* **Problem statement**
Please transcribe the listing below in full and word for word, without its pictures.

------ Supplied data

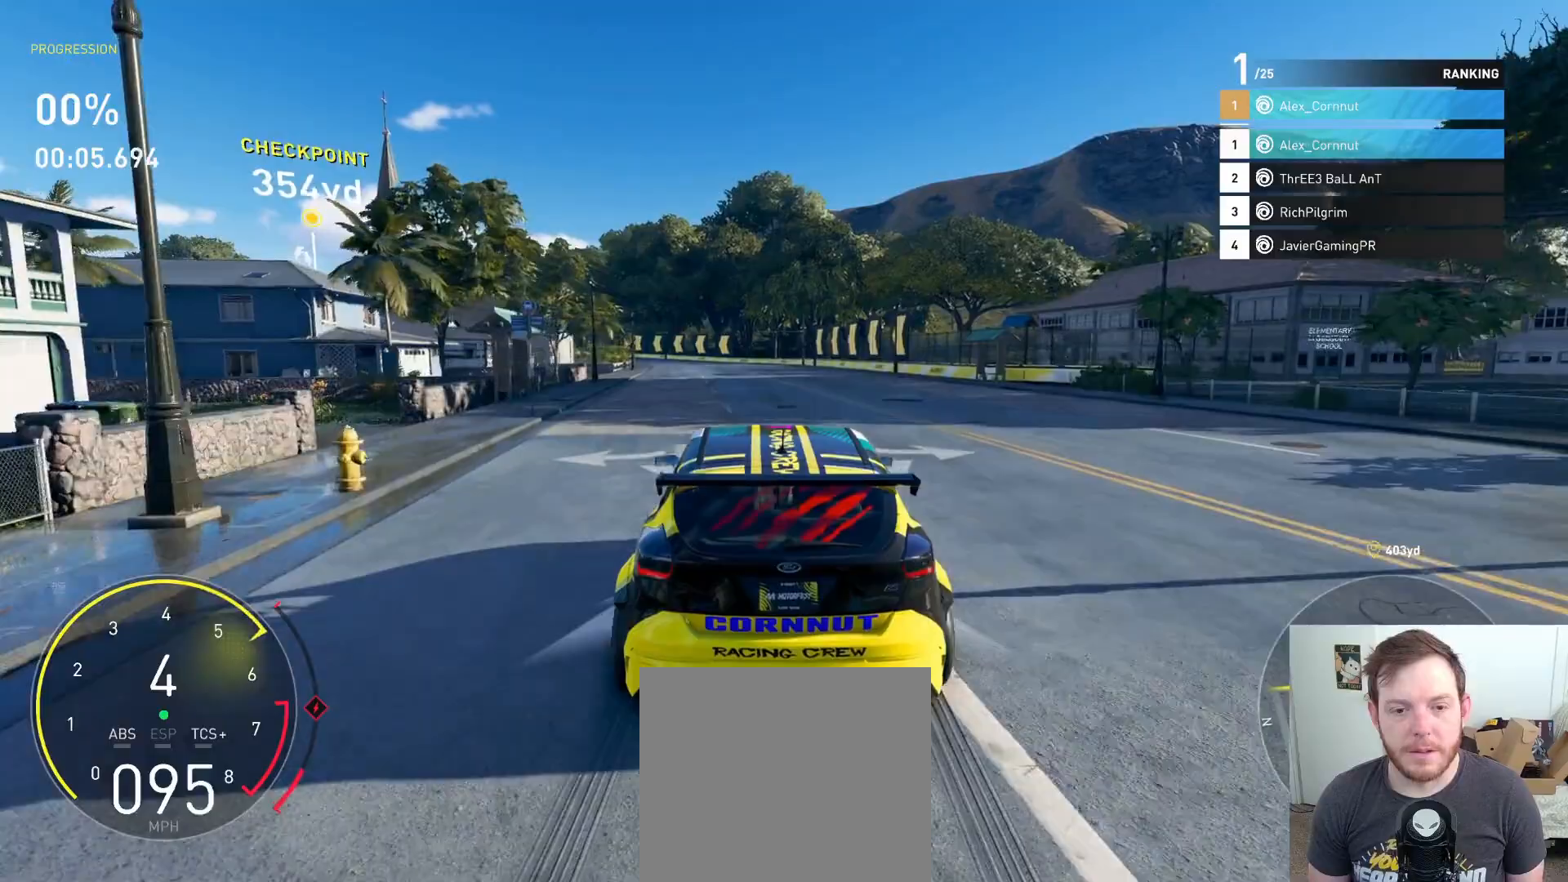
{"buttons": ["R2"], "left_stick": "left", "right_stick": "center", "events": [[383, "left_stick", "left"]]}
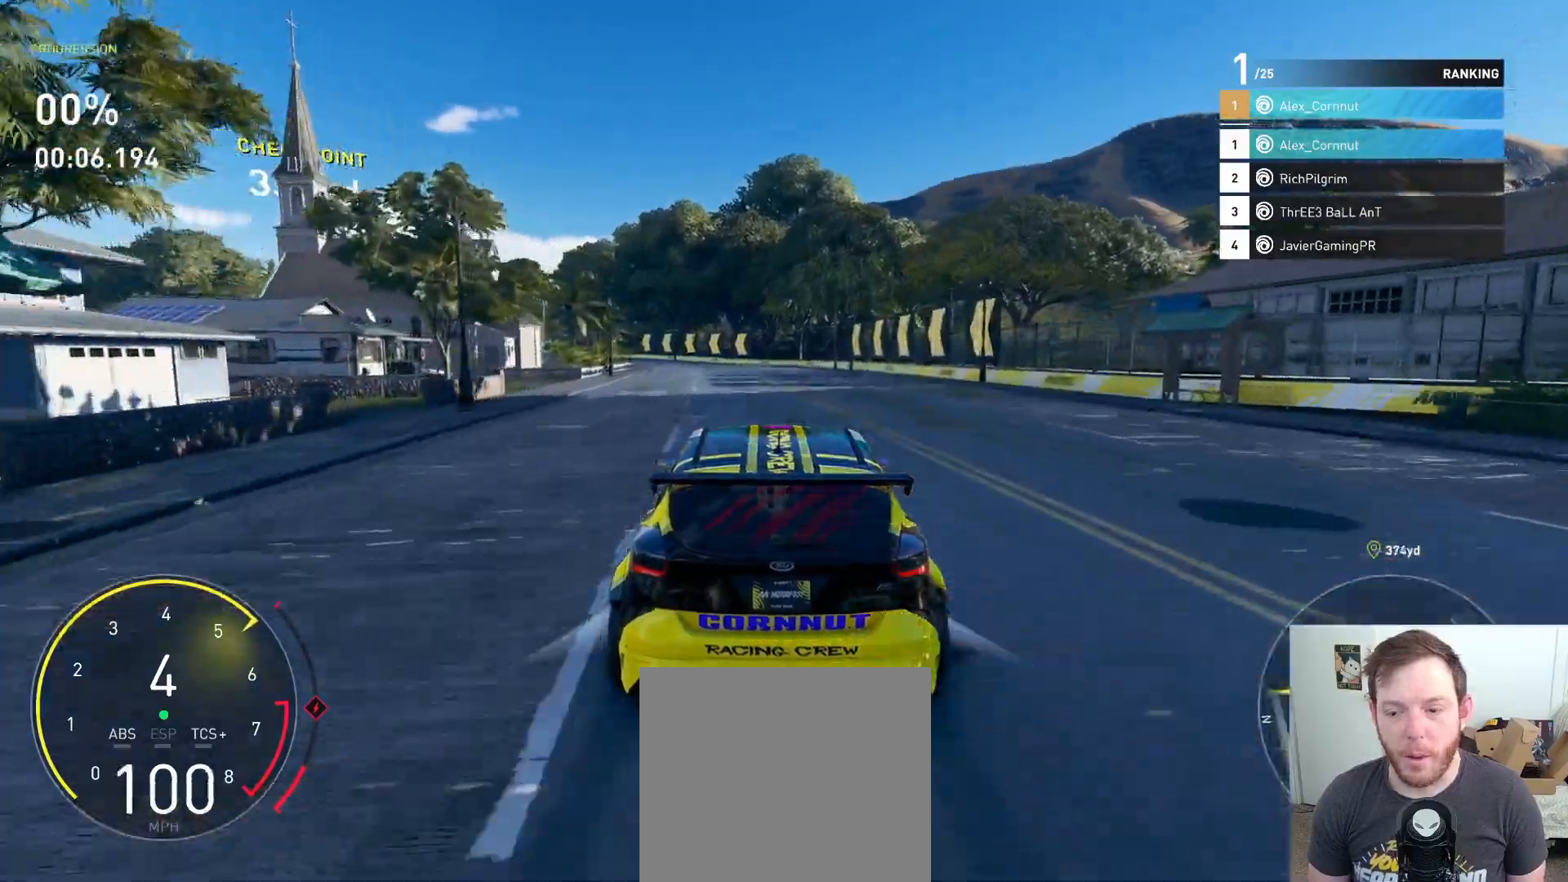
{"buttons": ["R2"], "left_stick": "center", "right_stick": "center", "events": [[17, "left_stick", "center"], [283, "left_stick", "left"], [450, "left_stick", "center"]]}
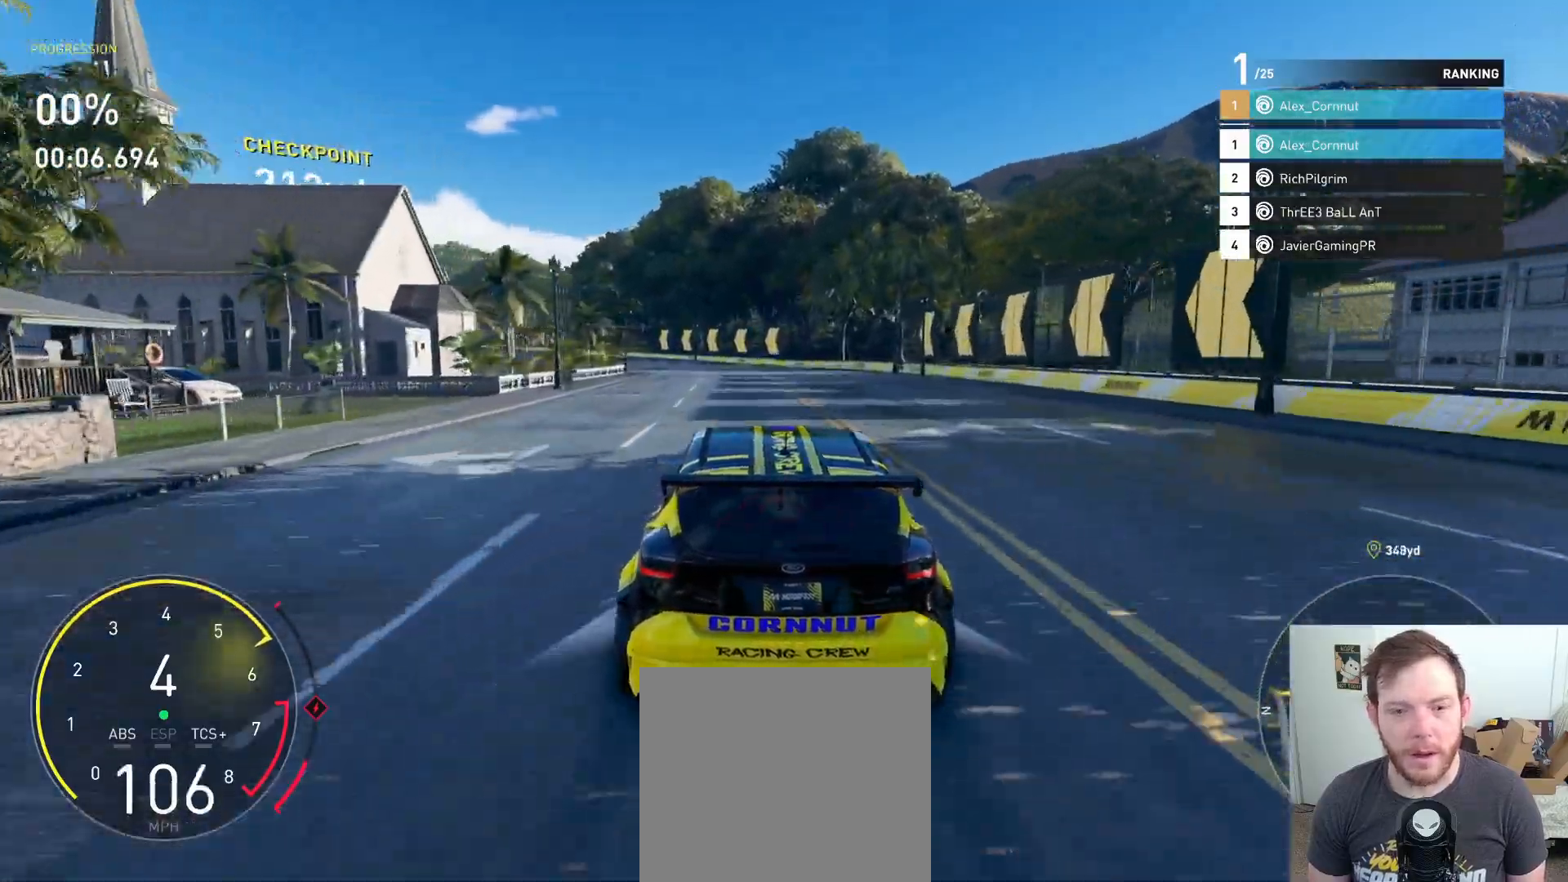
{"buttons": ["R2"], "left_stick": "left", "right_stick": "center", "events": [[233, "left_stick", "left"], [433, "left_stick", "center"], [500, "left_stick", "left"]]}
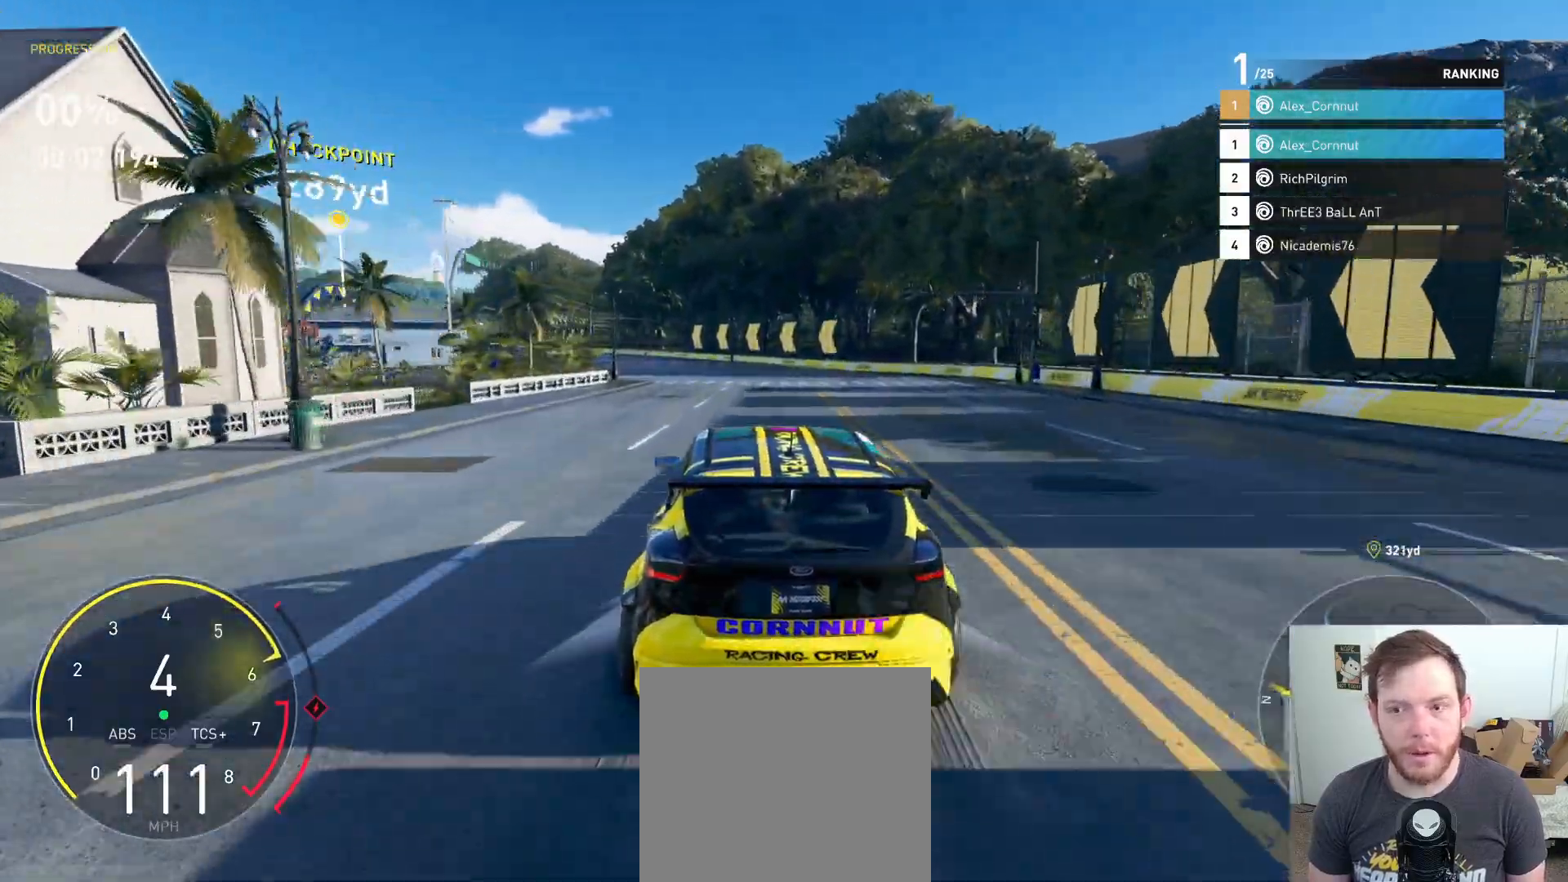
{"buttons": ["R2"], "left_stick": "left", "right_stick": "center", "events": [[217, "left_stick", "center"], [317, "left_stick", "left"]]}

------------

* **Worked solution**
{"buttons": ["R2"], "left_stick": "left", "right_stick": "center", "events": [[383, "left_stick", "left"]]}
{"buttons": ["R2"], "left_stick": "center", "right_stick": "center", "events": [[17, "left_stick", "center"], [283, "left_stick", "left"], [450, "left_stick", "center"]]}
{"buttons": ["R2"], "left_stick": "left", "right_stick": "center", "events": [[233, "left_stick", "left"], [433, "left_stick", "center"], [500, "left_stick", "left"]]}
{"buttons": ["R2"], "left_stick": "left", "right_stick": "center", "events": [[217, "left_stick", "center"], [317, "left_stick", "left"]]}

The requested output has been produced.